Historical Corrections: Down 15% Is Close Enough

tl;dr – Since 1945, once the S&P 500 has pulled back 13% like it reached yesterday, ~50% of the time the market bottom is within 5% and ~75% of the time the market bottom is within 10%, so I believe the time to buy is now. However, the >22% corrections have often occurred following strong prior two-year returns, high P/E multiples, and rising interest rates, all of which are present now, thus I believe stock selection is particularly important currently.

To start, I want to say that I am not a “macro” guy. I’m a stock picker and I consider my research my first line of defense. I have done very little trading in the last two weeks, though as I explain below, I think now is the time to think about repositioning. Having said that, markets go through pullbacks and corrections all the time, and it makes sense to have a mental framework on how to approach them when they do. In this framework, I have a general rule based on market history that, once a market is down around 15%, there’s no real purpose in worrying about a recession or further correction. While that doesn’t mean to just YOLO and buy whatever is down the most regardless of cash flow, liquidity, etc., historically there are very few market corrections of >22% and those that do almost always correspond with very large macro events and take years to play out. My best investment periods have almost always occurred after market drawdowns and the one in four chance that we might have an even better buying opportunity later should not deter me from making moves now.

Below I’ve listed some historical stats on S&P 500 corrections since 1945, including some details on certain large pullbacks. I also have a chartbook showing what they looked like with some further details.

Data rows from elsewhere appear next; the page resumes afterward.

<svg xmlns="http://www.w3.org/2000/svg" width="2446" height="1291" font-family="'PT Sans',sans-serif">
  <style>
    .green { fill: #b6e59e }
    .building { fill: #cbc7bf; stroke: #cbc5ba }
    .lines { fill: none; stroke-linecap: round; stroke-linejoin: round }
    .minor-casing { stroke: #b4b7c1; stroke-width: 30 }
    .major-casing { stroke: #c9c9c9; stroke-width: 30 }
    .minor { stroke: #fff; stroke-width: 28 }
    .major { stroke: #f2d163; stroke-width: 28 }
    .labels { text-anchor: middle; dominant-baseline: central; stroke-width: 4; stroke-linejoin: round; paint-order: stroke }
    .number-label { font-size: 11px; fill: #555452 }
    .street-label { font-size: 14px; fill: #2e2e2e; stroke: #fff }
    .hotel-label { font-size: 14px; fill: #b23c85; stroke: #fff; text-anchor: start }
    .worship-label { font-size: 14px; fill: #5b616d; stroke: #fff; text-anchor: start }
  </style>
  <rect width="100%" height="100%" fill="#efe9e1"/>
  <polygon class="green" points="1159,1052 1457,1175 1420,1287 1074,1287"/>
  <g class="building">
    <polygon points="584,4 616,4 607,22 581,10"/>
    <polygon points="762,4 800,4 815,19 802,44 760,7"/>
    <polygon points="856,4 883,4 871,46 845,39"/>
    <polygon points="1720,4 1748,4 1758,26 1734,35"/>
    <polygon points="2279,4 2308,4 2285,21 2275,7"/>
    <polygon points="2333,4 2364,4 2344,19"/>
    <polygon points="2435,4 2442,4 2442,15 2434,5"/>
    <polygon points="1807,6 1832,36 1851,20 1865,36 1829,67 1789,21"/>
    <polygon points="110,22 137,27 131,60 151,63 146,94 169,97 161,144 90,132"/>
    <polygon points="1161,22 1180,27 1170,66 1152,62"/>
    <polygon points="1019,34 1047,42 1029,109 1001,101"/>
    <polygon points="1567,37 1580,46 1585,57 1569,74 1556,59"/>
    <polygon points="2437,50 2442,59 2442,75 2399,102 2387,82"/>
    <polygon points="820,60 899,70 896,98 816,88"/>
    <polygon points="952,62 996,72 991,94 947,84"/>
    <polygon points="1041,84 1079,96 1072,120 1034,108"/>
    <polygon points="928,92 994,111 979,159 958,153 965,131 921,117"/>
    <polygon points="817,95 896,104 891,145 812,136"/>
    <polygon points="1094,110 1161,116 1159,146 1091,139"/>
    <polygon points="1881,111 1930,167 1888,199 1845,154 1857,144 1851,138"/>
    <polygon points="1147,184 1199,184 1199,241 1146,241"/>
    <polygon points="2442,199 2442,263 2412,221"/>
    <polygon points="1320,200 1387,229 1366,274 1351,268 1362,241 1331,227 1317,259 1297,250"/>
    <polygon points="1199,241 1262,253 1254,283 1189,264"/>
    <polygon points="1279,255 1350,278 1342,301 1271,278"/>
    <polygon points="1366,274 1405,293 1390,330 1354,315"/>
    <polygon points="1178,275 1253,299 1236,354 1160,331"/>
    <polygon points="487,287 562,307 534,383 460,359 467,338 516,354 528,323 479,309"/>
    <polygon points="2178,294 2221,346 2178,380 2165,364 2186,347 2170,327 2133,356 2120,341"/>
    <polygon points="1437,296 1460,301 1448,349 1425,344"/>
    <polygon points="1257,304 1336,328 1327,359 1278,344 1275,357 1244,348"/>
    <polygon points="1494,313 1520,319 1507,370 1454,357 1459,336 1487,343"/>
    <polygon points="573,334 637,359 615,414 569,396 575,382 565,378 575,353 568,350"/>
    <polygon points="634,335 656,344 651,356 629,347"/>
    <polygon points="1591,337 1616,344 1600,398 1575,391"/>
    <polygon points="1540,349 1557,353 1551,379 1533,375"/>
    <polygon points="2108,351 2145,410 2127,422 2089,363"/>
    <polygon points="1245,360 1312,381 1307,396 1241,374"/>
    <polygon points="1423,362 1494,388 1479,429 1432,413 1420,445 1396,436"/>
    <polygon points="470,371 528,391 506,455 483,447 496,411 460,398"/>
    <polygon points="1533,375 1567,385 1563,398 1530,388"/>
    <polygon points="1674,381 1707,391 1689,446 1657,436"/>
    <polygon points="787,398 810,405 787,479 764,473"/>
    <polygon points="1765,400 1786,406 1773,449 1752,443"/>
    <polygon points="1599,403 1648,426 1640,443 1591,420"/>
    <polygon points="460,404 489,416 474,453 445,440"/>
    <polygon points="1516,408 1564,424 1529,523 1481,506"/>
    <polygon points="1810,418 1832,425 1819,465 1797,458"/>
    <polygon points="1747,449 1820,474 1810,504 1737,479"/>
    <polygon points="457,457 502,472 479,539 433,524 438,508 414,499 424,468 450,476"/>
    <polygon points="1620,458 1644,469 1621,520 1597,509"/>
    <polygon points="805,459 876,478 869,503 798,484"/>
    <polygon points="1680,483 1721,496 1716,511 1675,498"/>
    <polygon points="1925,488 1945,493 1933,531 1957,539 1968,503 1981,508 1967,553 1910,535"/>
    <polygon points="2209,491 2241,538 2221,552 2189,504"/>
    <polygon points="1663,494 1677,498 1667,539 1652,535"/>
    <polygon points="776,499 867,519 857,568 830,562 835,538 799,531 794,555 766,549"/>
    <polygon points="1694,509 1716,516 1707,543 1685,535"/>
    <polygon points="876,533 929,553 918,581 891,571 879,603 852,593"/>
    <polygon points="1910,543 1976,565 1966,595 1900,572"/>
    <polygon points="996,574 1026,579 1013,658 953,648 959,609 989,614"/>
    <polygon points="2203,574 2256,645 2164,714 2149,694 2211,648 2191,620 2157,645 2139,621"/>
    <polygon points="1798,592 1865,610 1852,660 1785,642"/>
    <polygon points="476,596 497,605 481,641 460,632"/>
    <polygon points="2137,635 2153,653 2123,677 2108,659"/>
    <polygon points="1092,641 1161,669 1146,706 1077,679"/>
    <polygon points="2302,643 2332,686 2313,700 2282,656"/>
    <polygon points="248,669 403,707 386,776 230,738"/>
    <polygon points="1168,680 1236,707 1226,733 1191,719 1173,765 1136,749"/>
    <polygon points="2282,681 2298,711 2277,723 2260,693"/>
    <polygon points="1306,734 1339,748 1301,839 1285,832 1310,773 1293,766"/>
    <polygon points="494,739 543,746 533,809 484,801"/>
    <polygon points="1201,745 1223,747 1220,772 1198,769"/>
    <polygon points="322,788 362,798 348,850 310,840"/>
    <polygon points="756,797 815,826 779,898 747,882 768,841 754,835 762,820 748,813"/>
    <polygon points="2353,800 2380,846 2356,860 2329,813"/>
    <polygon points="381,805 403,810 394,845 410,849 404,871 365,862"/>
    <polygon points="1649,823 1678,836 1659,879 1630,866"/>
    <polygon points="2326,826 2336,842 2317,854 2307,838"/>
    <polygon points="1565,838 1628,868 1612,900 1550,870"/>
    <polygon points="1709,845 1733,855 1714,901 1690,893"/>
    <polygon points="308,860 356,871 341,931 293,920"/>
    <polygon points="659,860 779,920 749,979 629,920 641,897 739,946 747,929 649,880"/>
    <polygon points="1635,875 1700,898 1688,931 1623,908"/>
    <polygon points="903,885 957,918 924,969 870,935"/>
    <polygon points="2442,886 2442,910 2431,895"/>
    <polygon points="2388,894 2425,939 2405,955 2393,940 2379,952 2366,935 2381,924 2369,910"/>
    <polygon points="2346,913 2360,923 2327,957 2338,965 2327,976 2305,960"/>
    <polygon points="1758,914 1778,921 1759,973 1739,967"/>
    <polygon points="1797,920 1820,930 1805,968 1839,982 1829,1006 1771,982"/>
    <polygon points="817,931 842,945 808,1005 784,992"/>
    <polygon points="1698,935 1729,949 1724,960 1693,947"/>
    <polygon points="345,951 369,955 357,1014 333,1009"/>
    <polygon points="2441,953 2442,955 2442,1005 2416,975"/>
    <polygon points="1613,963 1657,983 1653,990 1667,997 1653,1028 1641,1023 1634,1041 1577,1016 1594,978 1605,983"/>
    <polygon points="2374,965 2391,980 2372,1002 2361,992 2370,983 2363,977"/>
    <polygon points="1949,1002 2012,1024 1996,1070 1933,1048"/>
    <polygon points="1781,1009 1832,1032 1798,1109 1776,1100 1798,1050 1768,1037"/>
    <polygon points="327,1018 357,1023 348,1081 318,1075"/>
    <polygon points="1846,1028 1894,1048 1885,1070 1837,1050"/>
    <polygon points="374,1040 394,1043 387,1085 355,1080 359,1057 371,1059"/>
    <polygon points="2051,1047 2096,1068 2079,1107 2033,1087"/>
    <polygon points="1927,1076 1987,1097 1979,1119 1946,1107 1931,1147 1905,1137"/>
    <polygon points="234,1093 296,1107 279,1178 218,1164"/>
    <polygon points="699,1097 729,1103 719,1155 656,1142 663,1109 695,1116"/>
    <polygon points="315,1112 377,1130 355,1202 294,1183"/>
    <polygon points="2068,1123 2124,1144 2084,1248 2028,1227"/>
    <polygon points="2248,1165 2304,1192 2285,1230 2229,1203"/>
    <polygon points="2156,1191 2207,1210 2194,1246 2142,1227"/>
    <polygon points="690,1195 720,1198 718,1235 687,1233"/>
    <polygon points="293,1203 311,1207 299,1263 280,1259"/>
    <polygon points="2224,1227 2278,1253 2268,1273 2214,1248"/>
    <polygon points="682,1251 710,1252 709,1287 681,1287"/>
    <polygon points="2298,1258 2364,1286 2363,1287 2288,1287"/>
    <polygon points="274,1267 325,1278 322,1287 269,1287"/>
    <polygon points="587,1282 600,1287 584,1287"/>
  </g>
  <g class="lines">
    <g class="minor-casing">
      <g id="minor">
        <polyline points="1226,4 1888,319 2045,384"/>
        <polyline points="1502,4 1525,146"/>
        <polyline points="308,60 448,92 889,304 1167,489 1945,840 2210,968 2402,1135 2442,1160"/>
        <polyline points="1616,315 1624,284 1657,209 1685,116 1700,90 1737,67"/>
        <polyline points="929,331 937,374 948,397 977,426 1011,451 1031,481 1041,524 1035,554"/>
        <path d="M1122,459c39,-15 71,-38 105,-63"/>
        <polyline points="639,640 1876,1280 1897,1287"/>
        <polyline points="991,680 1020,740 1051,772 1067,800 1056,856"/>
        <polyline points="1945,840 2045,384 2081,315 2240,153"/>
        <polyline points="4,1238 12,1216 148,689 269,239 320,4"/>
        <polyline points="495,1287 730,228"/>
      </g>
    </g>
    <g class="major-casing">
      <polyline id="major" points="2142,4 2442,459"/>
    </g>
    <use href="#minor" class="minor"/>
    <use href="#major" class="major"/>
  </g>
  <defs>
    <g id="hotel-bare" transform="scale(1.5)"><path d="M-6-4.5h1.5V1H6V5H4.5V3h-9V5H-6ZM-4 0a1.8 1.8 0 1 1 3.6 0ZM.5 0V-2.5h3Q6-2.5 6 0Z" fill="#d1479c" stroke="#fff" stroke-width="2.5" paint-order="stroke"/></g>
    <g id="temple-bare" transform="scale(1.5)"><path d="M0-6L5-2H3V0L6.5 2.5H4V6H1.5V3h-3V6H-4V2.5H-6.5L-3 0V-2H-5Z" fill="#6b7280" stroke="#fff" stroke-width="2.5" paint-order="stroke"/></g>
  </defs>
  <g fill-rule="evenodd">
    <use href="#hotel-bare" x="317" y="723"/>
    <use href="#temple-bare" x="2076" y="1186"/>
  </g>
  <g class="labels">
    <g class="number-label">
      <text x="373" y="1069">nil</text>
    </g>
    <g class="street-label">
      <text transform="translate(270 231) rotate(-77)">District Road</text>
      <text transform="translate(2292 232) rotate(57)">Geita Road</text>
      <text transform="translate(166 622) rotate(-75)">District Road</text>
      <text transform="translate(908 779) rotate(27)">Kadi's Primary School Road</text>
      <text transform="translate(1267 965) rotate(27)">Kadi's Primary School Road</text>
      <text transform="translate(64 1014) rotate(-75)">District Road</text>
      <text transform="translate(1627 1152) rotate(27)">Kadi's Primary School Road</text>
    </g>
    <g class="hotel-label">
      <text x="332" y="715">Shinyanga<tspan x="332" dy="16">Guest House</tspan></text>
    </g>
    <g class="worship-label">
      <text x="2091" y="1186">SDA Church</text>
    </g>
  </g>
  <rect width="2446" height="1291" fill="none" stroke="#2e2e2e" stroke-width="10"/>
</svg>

Frankly, there are a lot of ~15% selloffs. They happen every two or three years, sometimes with a recession, sometimes without, but they generally aren’t big enough to care about beyond the immediate sense of displeasure. For instance, the market fell about 14% when the Korean War broke out, but look at the chart:

Down 13% was clearly not the time to sell…

While I’m painting a bull case here, I don’t mean to downplay the risk of a larger event and I think it’s wise to have some context about larger corrections. The nine >22% corrections since 1945 fall into two basic categories: 25-35% crashes that rebounded quickly and very major economic events, typically involving very large rate increases, that played out over a multiyear period. As for the panics, they are random but have followed very large upward S&P 500 rallies in the prior 18 months. Regarding the current market, it’s a fair point of caution that the S&P 500’s ~45% rally since Fall 2020 meets this criterion, while the Nasdaq and certain sectors like SaaS experienced even larger moves. However, I wouldn’t oversell this point as there are lots of examples of significant 18-month rallies that didn’t turn into larger corrections – see the chart of 1950 above. Further, even in those larger crashes, if you bought the market down 15%, you were roughly flat or above breakeven within 12 months anyways.

As for the large recession selloffs, three of them involved rate hikes of >500bps, logically resulting in an increasing equity premium and a decreasing P/E multiple. With the Fed entering a rate hike cycle while inflation explodes, this is my largest concern, but I don’t yet have a view that the Fed will be forced to move more significantly than anticipated. The other three have differing explanations: significant overvaluation in the Dot Com bubble, the massive 35% earnings contraction in the Great Recession, and a mixture of a crash and a record sharp economic contraction in 2020. In these cases, unique circumstances impacted sectors and stocks quite differently. At points, it mattered little what you owned, but after a few months, stock picking eventually won out. There was a huge difference in the 2000 Dot Com Crash whether you were long MSFT or JPM and yet again in the 2008 Financial Crisis. It’s the job of a stock picker to figure out which one to buy.

Circling back to my original point, there’s a lot of macroeconomic volatility today and the Russia-Ukraine war will have profound impacts on certain industries. I need to be honest with myself about what risks I am taking. It may be wise to buy TiO2 producers or short oil futures, but those decisions need to be backed up with research and not thrown on in a childishly contrarian manner. The point of my historical analysis, though, is that whatever real macro events are to follow, most of the time, down 15% was good enough to accommodate the market risk running through your portfolio. Once it has corrected that much, I think it’s time to stop worrying about whether the market is going to move up or down 200bps tomorrow and to start focusing on what securities are down the most and shouldn’t be.

Happy hunting.

Note: A thanks to Yardeni Research for some of the data used in this analysis.